- Ossian Location within New York Ossian Location within the United States
- Coordinates: 42°31′31″N 77°46′55″W﻿ / ﻿42.52528°N 77.78194°W
- Country: United States
- State: New York
- County: Livingston

Government
- • Type: Town Council
- • Town Supervisor: Domenick Martello (R)
- • Town Council: Members' List • John L. Van Heusen (); • Dwight A. Knapp (); • Raymond Bertalon (R); • Christopher Pero (D);

Area
- • Total: 39.66 sq mi (102.73 km^{2})
- • Land: 39.63 sq mi (102.65 km^{2})
- • Water: 0.027 sq mi (0.07 km^{2})
- Elevation: 1,365 ft (416 m)

Population (2010)
- • Total: 789
- • Estimate (2016): 763
- • Density: 19.2/sq mi (7.43/km^{2})
- Time zone: UTC-5 (Eastern (EST))
- • Summer (DST): UTC-4 (EDT)
- ZIP Codes: 14437 (Dansville); 14822 (Canaseraga);
- Area code: 585
- FIPS code: 36-051-55508
- GNIS feature ID: 0979322
- Website: townofossianny.us

= Ossian, New York =

Ossian is a town in Livingston County, New York, United States. The population was 789 at the 2010 census. The town was named after Ossian, the blind narrator and purported 3rd Century author of a cycle of extremely popular epic poems published by the Scottish poet James Macpherson in 1761.

Ossian is the southernmost town in Livingston County.

== History ==

The area was first settled circa 1804 near Ossian Center. The town of Ossian was formed in 1808 from the town of Angelica, while it was part of Allegany County. Ossian became part of Livingston County in 1856.

==Geography==
According to the United States Census Bureau, the town has a total area of 102.7 sqkm, of which 0.07 km2, or 0.07%, are water.

Part of the western town line and the southern town line are the border of Allegany County. Part of the east town line is the border of Steuben County.

New York State Route 436 is a highway across the northern part of the town.

=== Adjacent towns and areas ===
(Clockwise)
- West Sparta
- North Dansville; Dansville
- Burns
- Grove; Nunda

==Demographics==

As of the census of 2000, there were 751 people, 272 households, and 212 families residing in the town. The population density was 18.9 PD/sqmi. There were 310 housing units at an average density of 7.8 /sqmi. The racial makeup of the town was 98.93% White, 0.13% African American, 0.13% Native American, and 0.80% from two or more races. Hispanic or Latino of any race were 0.13% of the population.

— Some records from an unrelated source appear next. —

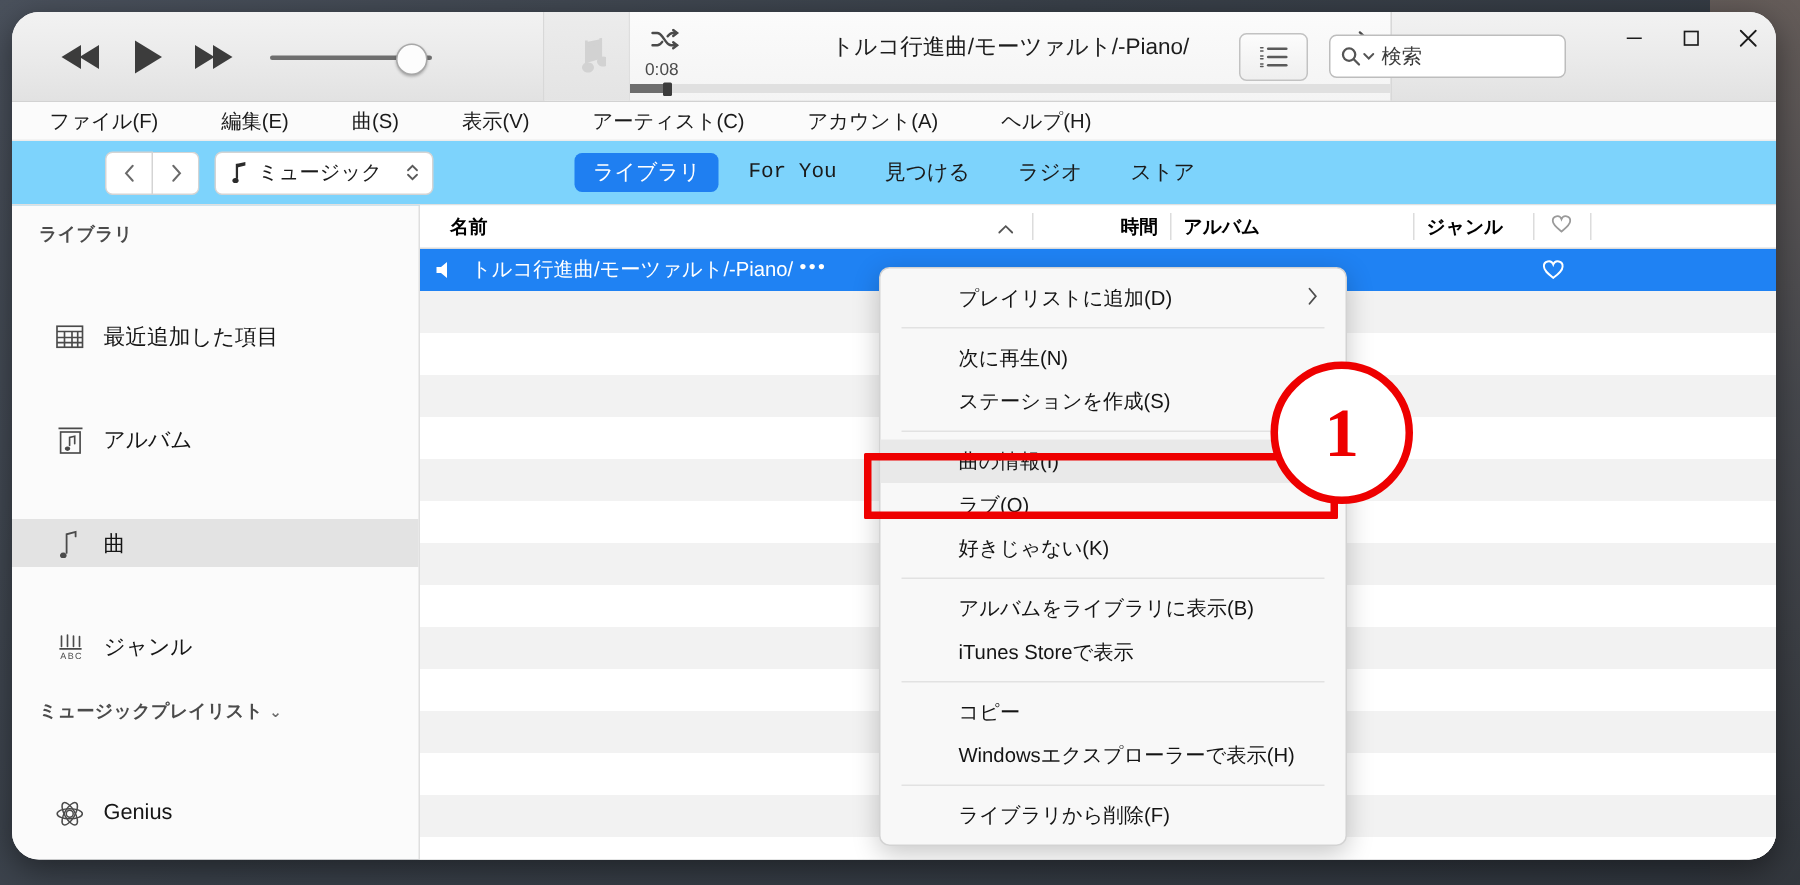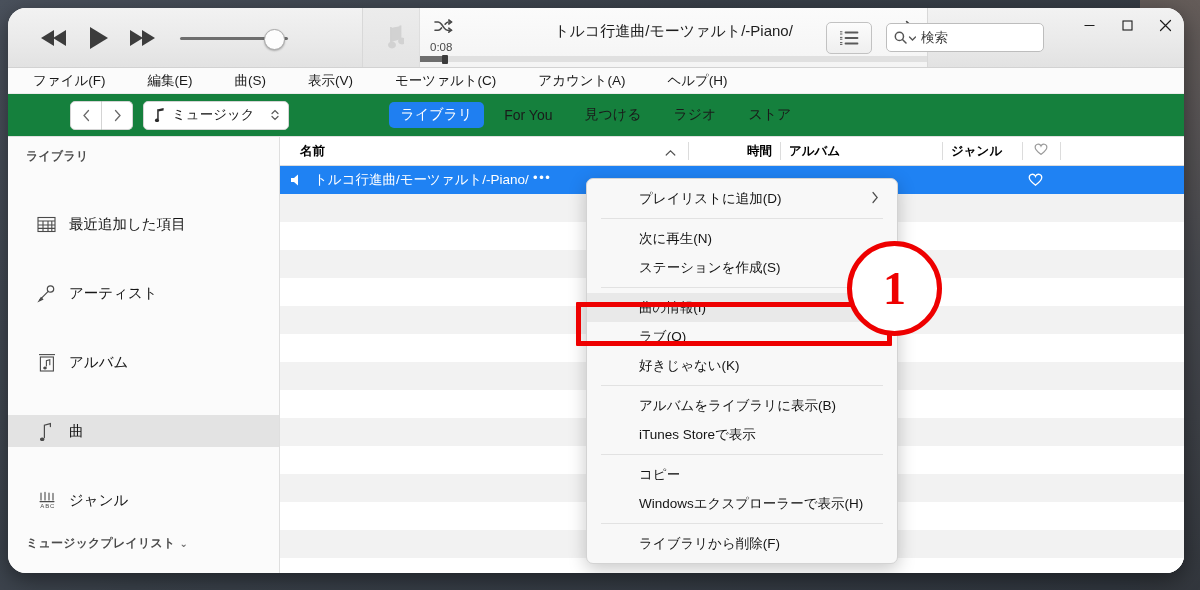--- a/index.html
+++ b/index.html
@@ -174,23 +174,23 @@
   .menuitem {
     font-size: 13.5px; color: #1a1a1a;
     padding: 0 11px;
     white-space: nowrap;
   }
 
   
   .navbar {
     position: relative;
     height: 42px;
-    background: #15803d;
+    background: #7dd3fc;
     border-bottom: 1px solid #e0e0e0;
-    display: flex; align-items: center;
+    display: flex; align-items: center; font-family: Liberation Mono, monospace;
   }
   .navarrows { display:flex; margin-left: 62px; }
   .navarrow {
     width: 30px; height: 27px;
     border: 1px solid #d4d4d4;
     background: #fff;
     display:flex; align-items:center; justify-content:center;
     color:#6a6a6a;
   }
   .navarrow.first { border-radius: 5px 0 0 5px; }
@@ -486,21 +486,21 @@
           </div>
         </div>
       </div>
     </div>
 
     <div class="menubar">
       <div class="menuitem">ファイル(F)</div>
       <div class="menuitem">編集(E)</div>
       <div class="menuitem">曲(S)</div>
       <div class="menuitem">表示(V)</div>
-      <div class="menuitem">モーツァルト(C)</div>
+      <div class="menuitem">アーティスト(C)</div>
       <div class="menuitem">アカウント(A)</div>
       <div class="menuitem">ヘルプ(H)</div>
     </div>
 
     <div class="navbar">
       <div class="navarrows">
         <div class="navarrow first">
           <svg width="9" height="13" viewBox="0 0 9 13" fill="none" stroke="currentColor" stroke-width="1.3" stroke-linecap="round">
               <path d="M6.5 1.5 2 6.5 6.5 11.5"></path>
             </svg>
@@ -544,30 +544,20 @@
         <div class="side-item">
           <span class="side-ico">
             <svg width="19" height="17" viewBox="0 0 19 17" fill="none" stroke="currentColor" stroke-width="1.1">
               <rect x="1" y="1.5" width="17" height="14"></rect>
               <path d="M1 5h17M1 9h17M1 12.4h17M6 5v10.5M11 5v10.5M14.8 5v10.5"></path>
             </svg>
           </span>
           <span class="side-label">最近追加した項目</span>
         </div>
 
-        <div class="side-item">
-          <span class="side-ico">
-            <svg width="19" height="19" viewBox="0 0 19 19" fill="none" stroke="currentColor" stroke-width="1.2" stroke-linecap="round">
-              <circle cx="13.5" cy="5" r="3.2"></circle>
-              <path d="M11.2 7.3 3 15.6"></path>
-                <path d="M2 17l2.1-3.2 1.5 1.5z" fill="currentColor"></path>
-            </svg>
-          </span>
-          <span class="side-label">アーティスト</span>
-        </div>
 
         <div class="side-item">
           <span class="side-ico">
             <svg width="18" height="19" viewBox="0 0 18 19" fill="none" stroke="currentColor" stroke-width="1.1">
               <rect x="2.4" y="4" width="13" height="14"></rect>
               <path d="M1 1.6h16"></path>
               <path d="M7 13.6a1.8 1.5 0 1 0 .01 0z" fill="currentColor" stroke="none"></path>
               <path d="M8.4 13V7.6l3.4-.8v5" stroke-linecap="round"></path>
             </svg>
           </span>

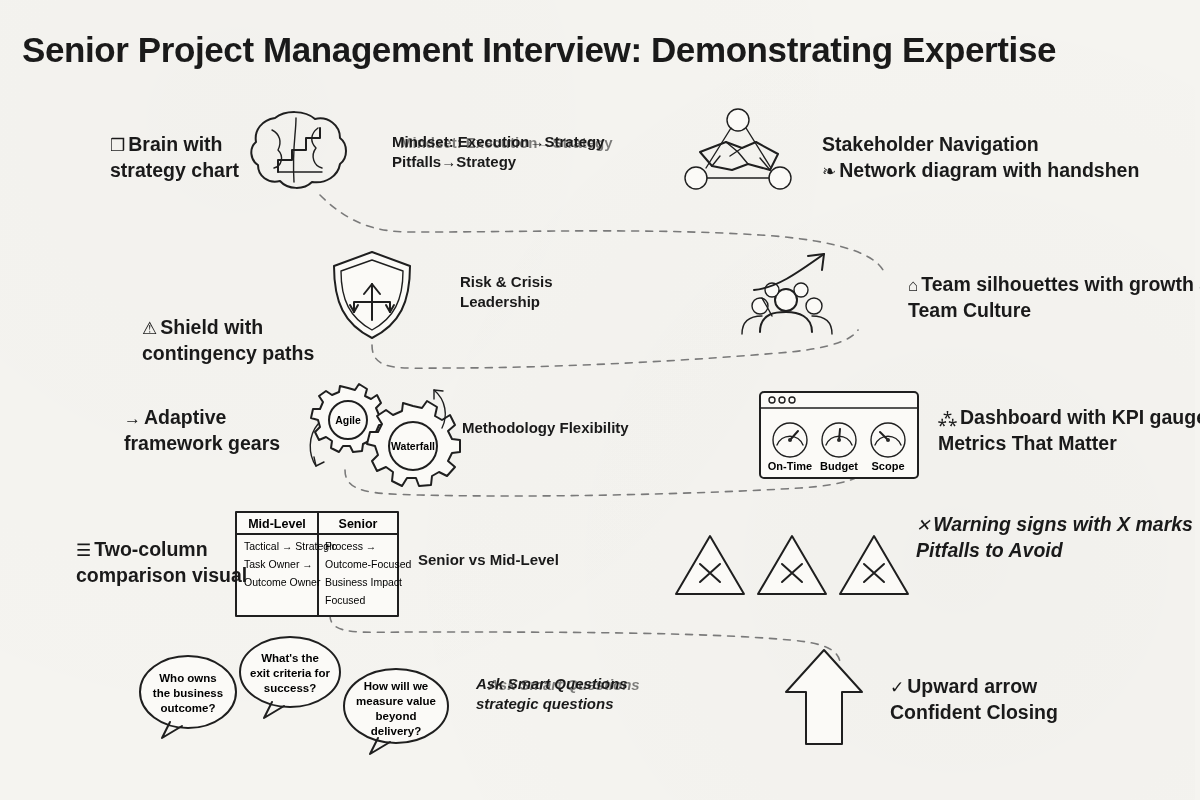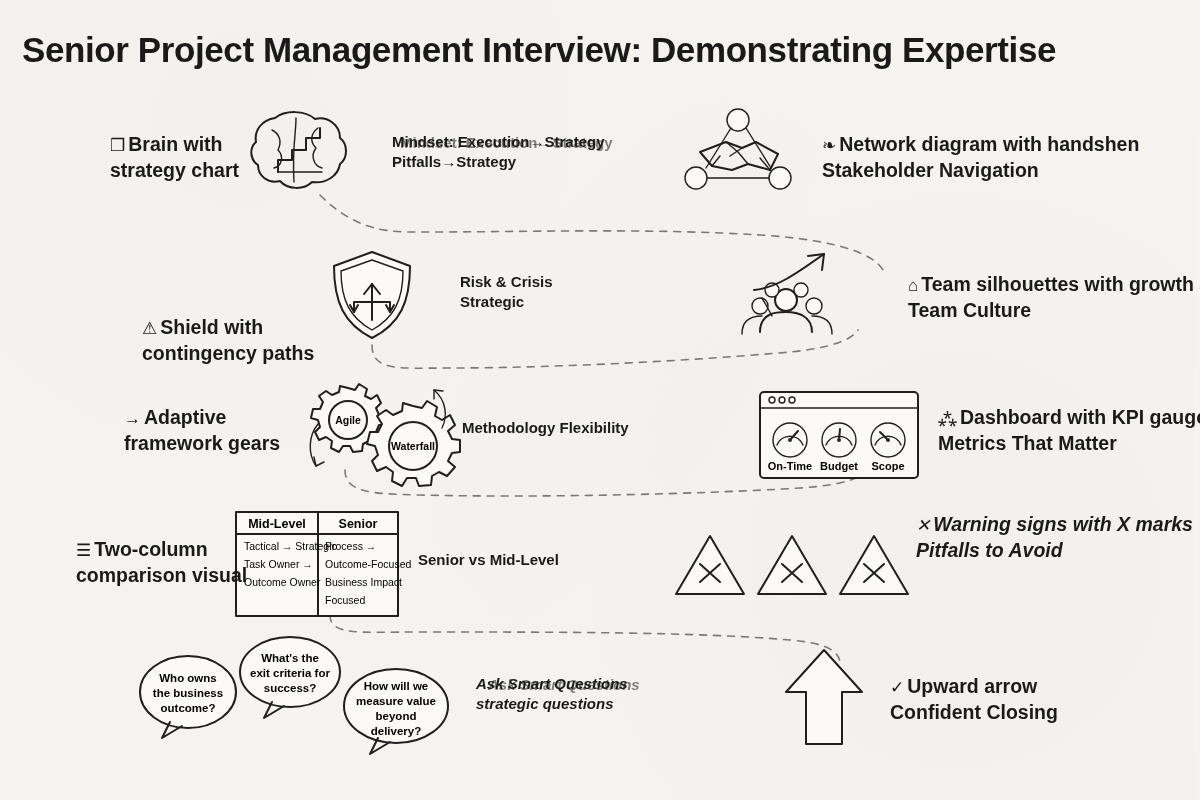--- a/index.html
+++ b/index.html
@@ -291,32 +291,32 @@
 
   <div class="center-label" style="left:392px; top:132px;">
     <div style="position:relative;">
       <span>Mindset: Execution→Strategy</span>
       <span class="smudge" style="position:absolute; left:8px; top:1px; white-space:nowrap;">Mindset: Execution→Strategy</span>
     </div>
     <div>Pitfalls→Strategy</div>
   </div>
 
   <div class="row-label" style="left:822px; top:132px;">
+    <div>Stakeholder Navigation</div>
     <div style="white-space:nowrap;"><span class="lbl-icon">❧</span><span>Network diagram with handshen</span></div>
-    <div>Stakeholder Navigation</div>
   </div>
 
   <div class="row-label" style="left:142px; top:272px;margin-top:43px;">
     <div><span class="lbl-icon">⚠</span><span>Shield with</span></div>
     <div>contingency paths</div>
   </div>
 
   <div class="center-label" style="left:460px; top:272px;">
     <div>Risk &amp; Crisis</div>
-    <div>Strategic</div>
+    <div>Leadership</div>
   </div>
 
   <div class="row-label" style="left:908px; top:272px;">
     <div style="white-space:nowrap;"><span class="lbl-icon">⌂</span><span>Team silhouettes with growth arro</span></div>
     <div>Team Culture</div>
   </div>
 
   <div class="row-label" style="left:124px; top:405px;">
     <div><span class="lbl-icon">→</span><span>Adaptive</span></div>
     <div>framework gears</div>

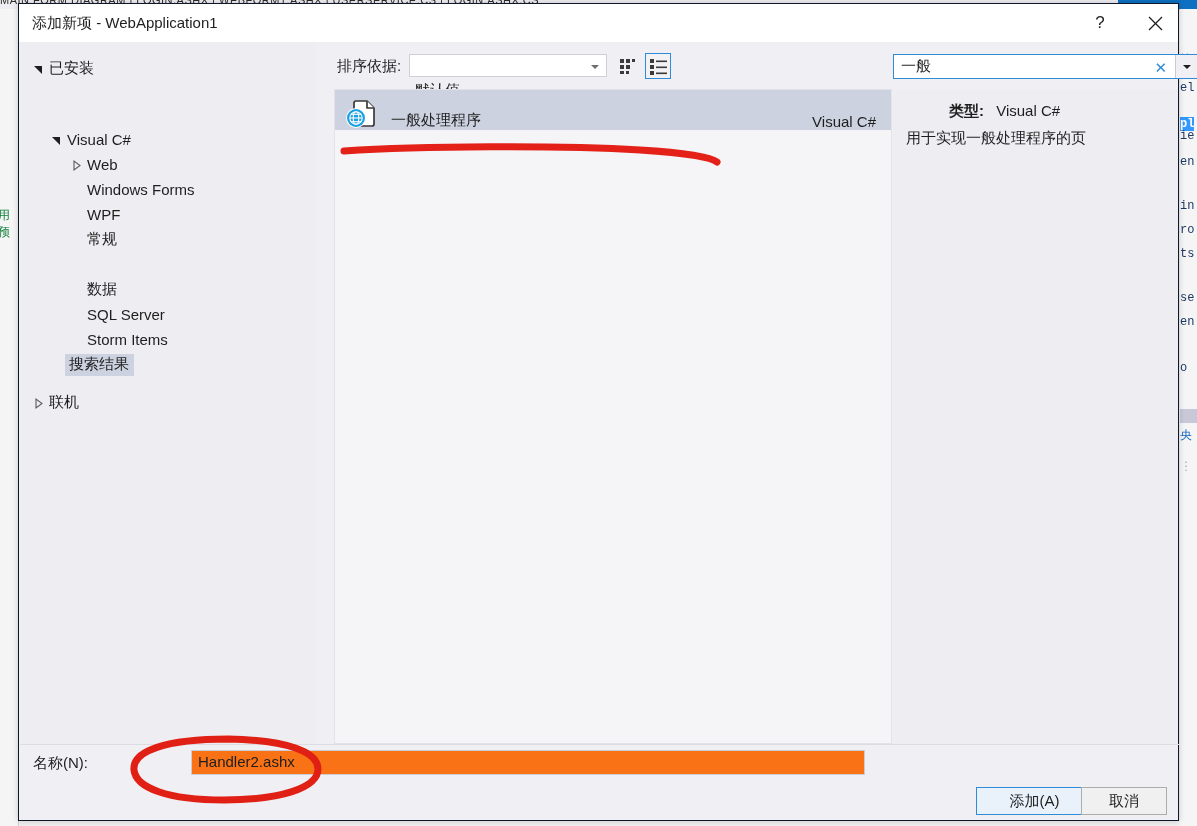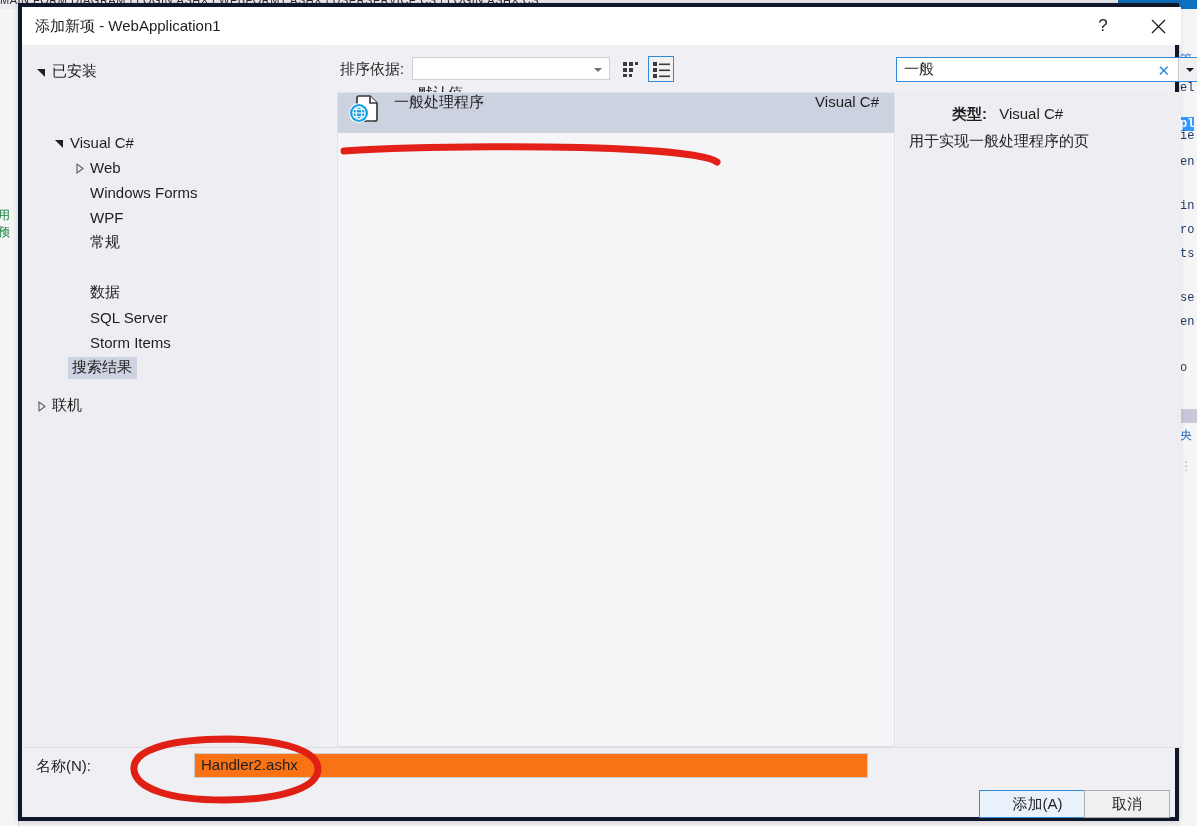--- a/index.html
+++ b/index.html
@@ -63,21 +63,21 @@
     position: absolute; left: 0; width: 17px; height: 14px; background: #c8c8d8;
   }
   #vs-right-strip .cjk { color: #1565c0; }
 
   
   #dialog {
     position: absolute;
     left: 18px; top: 3px;
     width: 1161px; height: 818px;
     background: #f0f0f4;
-    border: 4px solid #0f172a;
+    border: 1px solid #0f172a;
     box-shadow: 0 0 6px rgba(0,0,0,.18);
     box-sizing: border-box;
   }
 
   
   #titlebar {
     position: absolute; left: 0; top: 0; width: 1159px; height: 38px;
     background: #ffffff;
   }
   #dialog-title {
@@ -153,21 +153,21 @@
     width: 558px; height: 655px;
     background: #f5f5f7;
     border: 1px solid #e2e2e8;
     box-sizing: border-box;
     overflow: hidden;
   }
   .template-row {
     position: absolute; left: 0; top: 0;
     width: 557px; height: 40px;
     background: #cdd2e0;
-    display: flex; align-items: flex-start;
+    display: flex; align-items: flex-end;
     cursor: default;
   }
   .template-icon {
     position: relative;
     width: 32px; height: 32px;
     margin-left: 10px; flex: 0 0 32px;
   }
   .template-name {
     margin-left: 14px;
     font-size: 15px; color: #1e1e1e;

There were 272 households, out of which 36.0% had children under the age of 18 living with them, 70.2% were married couples living together, 4.8% had a female householder with no husband present, and 21.7% were non-families. 18.0% of all households were made up of individuals, and 9.2% had someone living alone who was 65 years of age or older. The average household size was 2.75 and the average family size was 3.09.

In the town, the population was spread out, with 26.2% under the age of 18, 6.8% from 18 to 24, 30.0% from 25 to 44, 26.1% from 45 to 64, and 10.9% who were 65 years of age or older. The median age was 38 years. For every 100 females, there were 114.0 males. For every 100 females age 18 and over, there were 102.9 males.

The median income for a household in the town was $46,563, and the median income for a family was $50,938. Males had a median income of $32,313 versus $23,977 for females. The per capita income for the town was $20,252. About 3.2% of families and 6.5% of the population were below the poverty line, including 2.7% of those under age 18 and 9.4% of those age 65 or over.

Historical population
| Census | Pop. | Note | %± |
| 1860 | 1,269 |  | — |
| 1870 | 1,168 |  | −8.0% |
| 1880 | 1,204 |  | 3.1% |
| 1890 | 940 |  | −21.9% |
| 1900 | 780 |  | −17.0% |
| 1910 | 730 |  | −6.4% |
| 1920 | 596 |  | −18.4% |
| 1930 | 510 |  | −14.4% |
| 1940 | 532 |  | 4.3% |
| 1950 | 507 |  | −4.7% |
| 1960 | 489 |  | −3.6% |
| 1970 | 551 |  | 12.7% |
| 1980 | 667 |  | 21.1% |
| 1990 | 797 |  | 19.5% |
| 2000 | 751 |  | −5.8% |
| 2010 | 789 |  | 5.1% |
| 2016 (est.) | 763 |  | −3.3% |
U.S. Decennial Census

== Communities and locations in Ossian ==
- Ossian Center - A hamlet near the town center.
- Rattlesnake Hill Wildlife Management Area - A state conservation area in the western part of the town.
- Westview - A hamlet in the northwest corner of the town on Route 436.

==Notable person==
- Jasper Bisbee (1843-1935), one of the first rural musicians to produce a record, was born in and lived in Ossian until 1858.